Das Teil "kommuniziert" im Prinzip gar nicht mit deinem Account.

Der Authenticator hat eine Seriennummer. Diese Seriennummer wird mit deinem Acc verknüpft. Anhand eines Algorithmus und der Uhrzeit (ja.. das Ding weiß wie spät es ist!) generiert der Authentificator dann einen sechsstelligen Code den du beim einloggen eingeben musst.
Der Authentificator ist absolut "selbstständig", d.h. er hat weder eine Verbindung zum Internet noch sonst was. Die einzigste "Verbindung" wird einmalig bei der Eingabe der Seriennummer hergestellt wenn du deinen Acc damit verknüpfst.

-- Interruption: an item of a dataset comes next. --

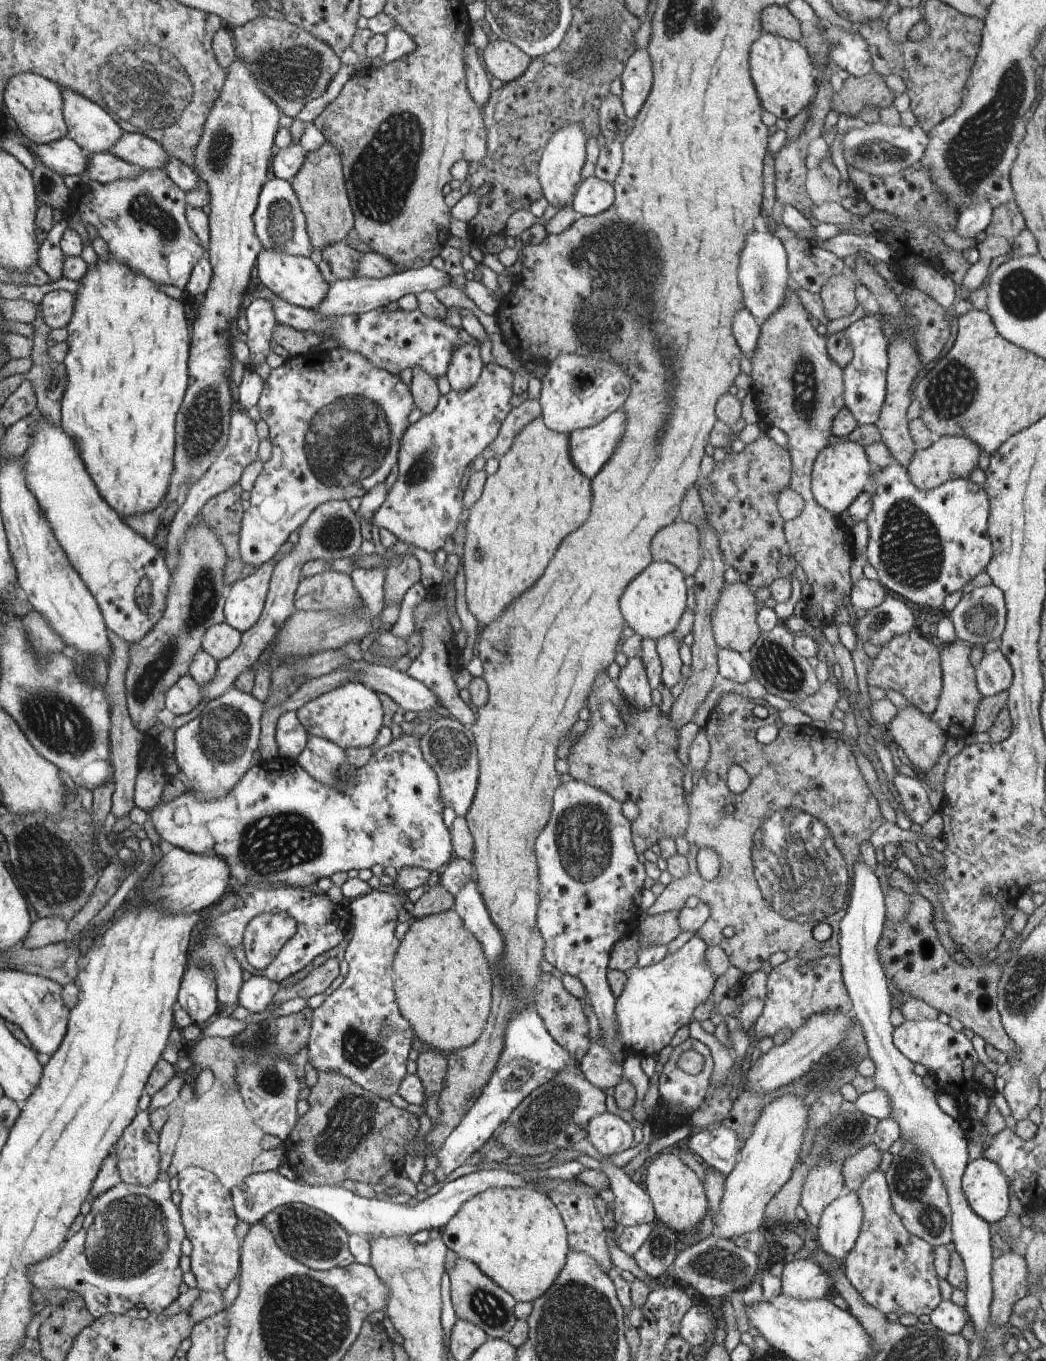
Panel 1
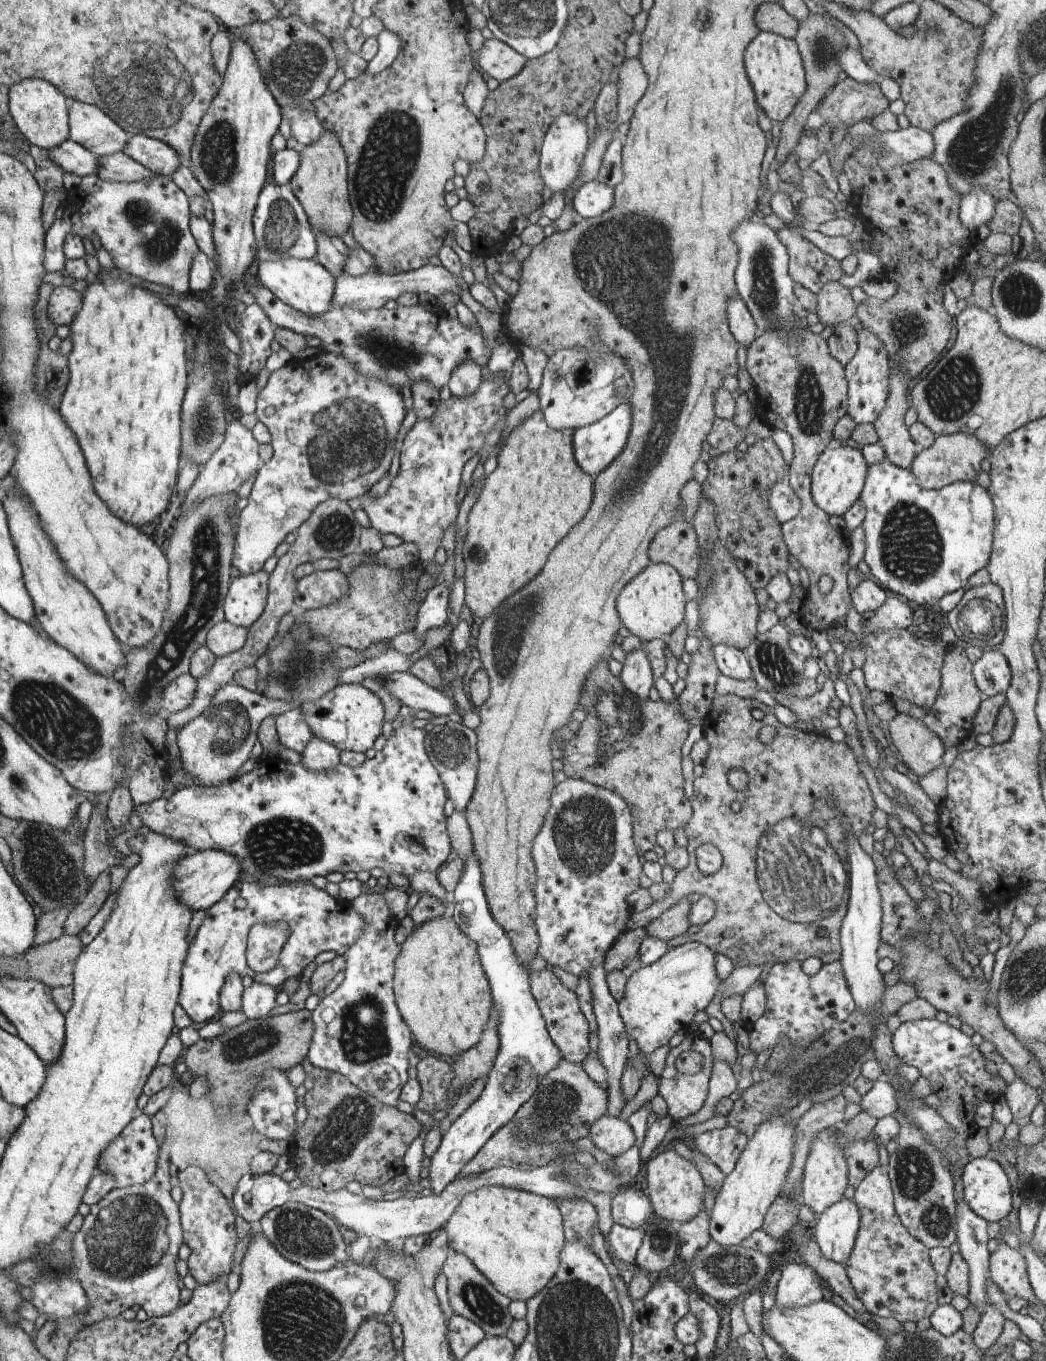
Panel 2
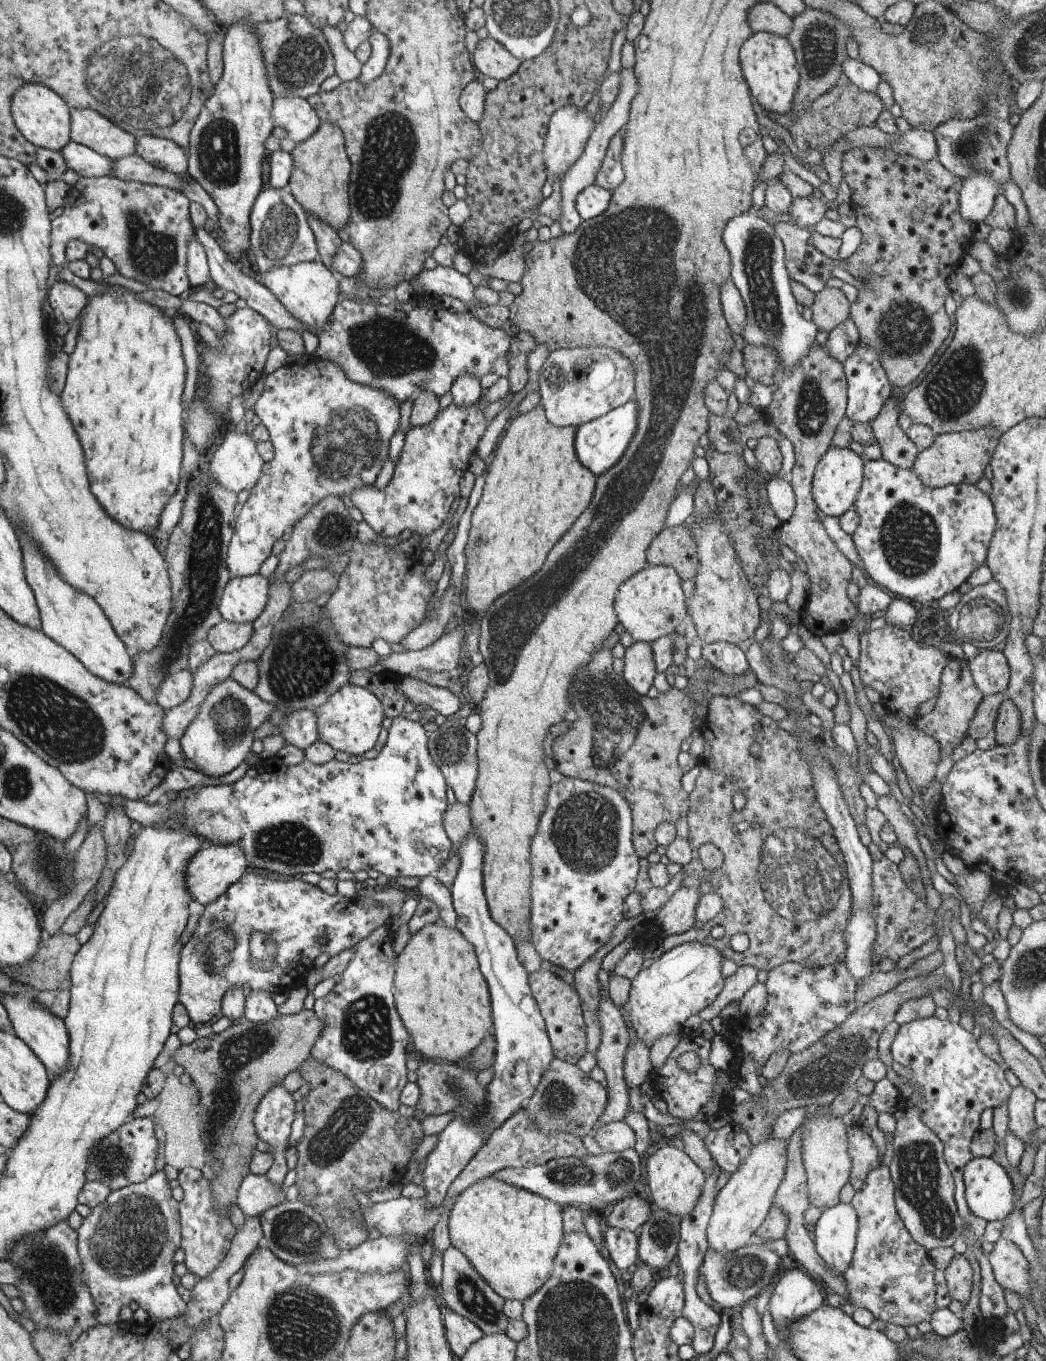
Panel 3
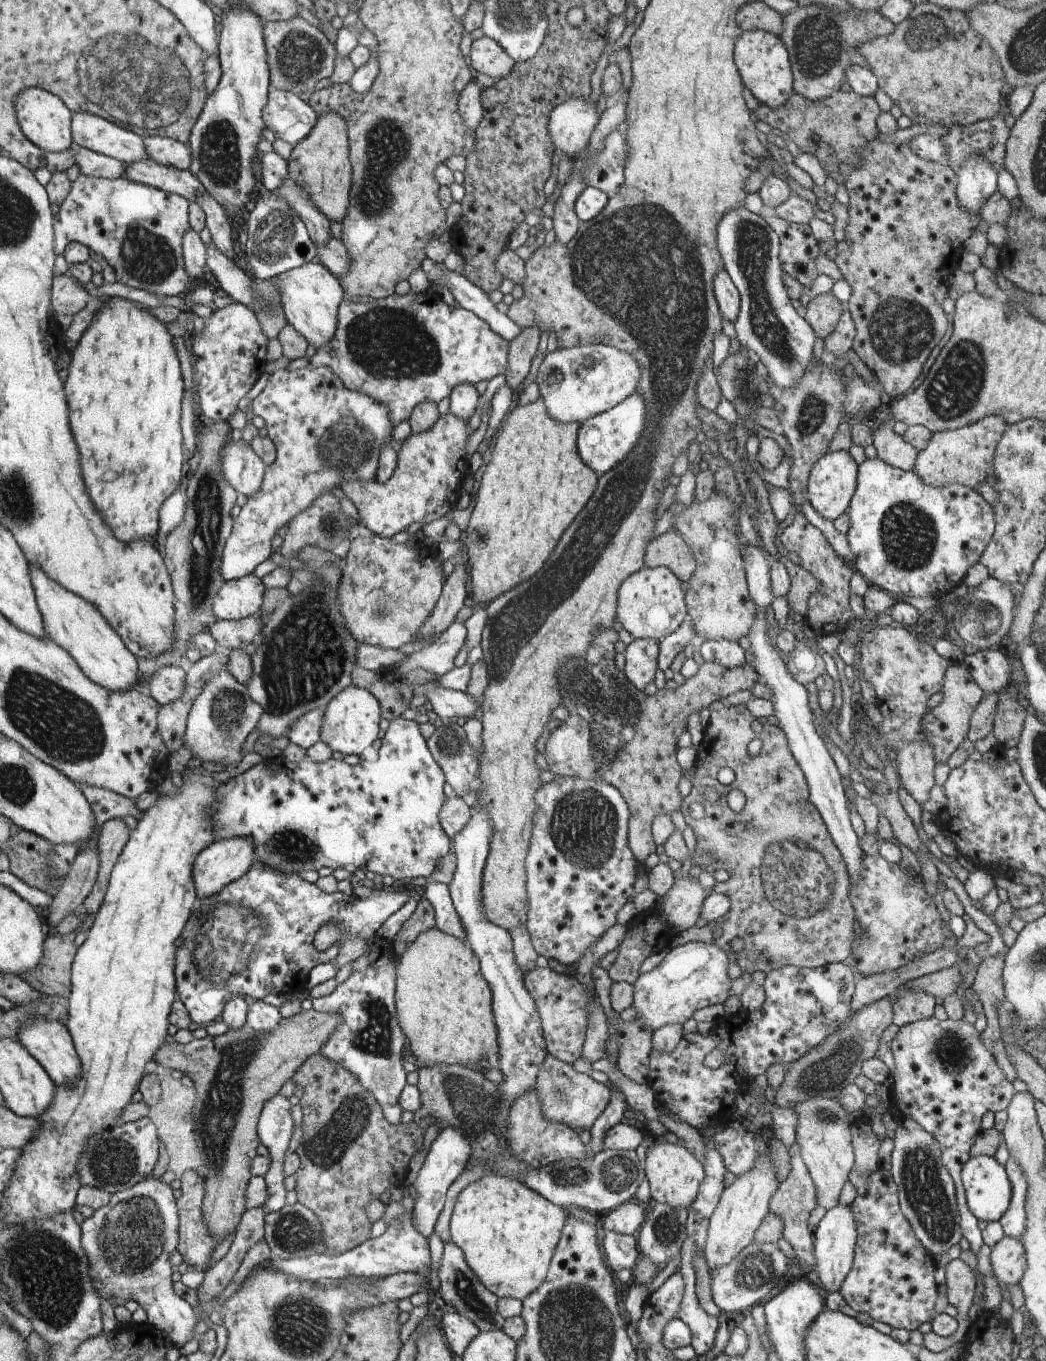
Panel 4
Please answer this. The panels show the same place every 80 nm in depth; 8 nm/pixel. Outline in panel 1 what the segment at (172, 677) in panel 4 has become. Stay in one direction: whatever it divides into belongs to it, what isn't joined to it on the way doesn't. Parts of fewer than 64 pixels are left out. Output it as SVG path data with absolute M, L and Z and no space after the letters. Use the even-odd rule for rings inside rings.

Anmerkung: lt. Herstellerangaben ist der Authenticator mind. 7 Jahre lauffähig. Viele wollen das wissen, da man ja die Batterie nicht wechseln kann.


----------



## Tweetycat280 (29. Januar 2010)

Die Vorschläge für andere Zahlmethoden für den Shop sind in den weiten Tiefen des Vorschlagsforums verschwunden

Und das wird auch mit meinen Thread passieren wenn alle nur schauen u nix posten 


http://forums.wow-europe.com/thread.html?topicId=12303923488&sid=3


----------



## Tolan (29. Januar 2010)

vllt sollten die Leute einfach mal aufhören jeden Addon Scheiß überall runterzuladen. Ich denke dann geht die Anzahl der gehackten Acc schon deutlich zurück. Diese ganzen ichbinsotoll AddOns  wie Schwanzometer und GC z.B. und was sonst noch so auf dem Markt ist. 
Grüsse


----------



## Tweetycat280 (29. Januar 2010)

@Tolan Thema verfehlt 6 setzten


----------



## Starfros (29. Januar 2010)

paradis schrieb:


> Hallo liebe wow Gemeinde.
> 
> Ich wollte mal gerne eure Meinung dazu hören, und zwar habe ich heute bei pc Games / wow gelsen, das Blizzard darüber nachdenkt, ob sie die Pflicht für den Blizzard authenticator
> zulegen wollen.
> ...



Bist du nicht auch Abhängig von jedem wichtigem Teil in deinem PC um WoW zu spielen ? ist was defekt ....kannst unter umständen auch Tage lang kein WoW zocken...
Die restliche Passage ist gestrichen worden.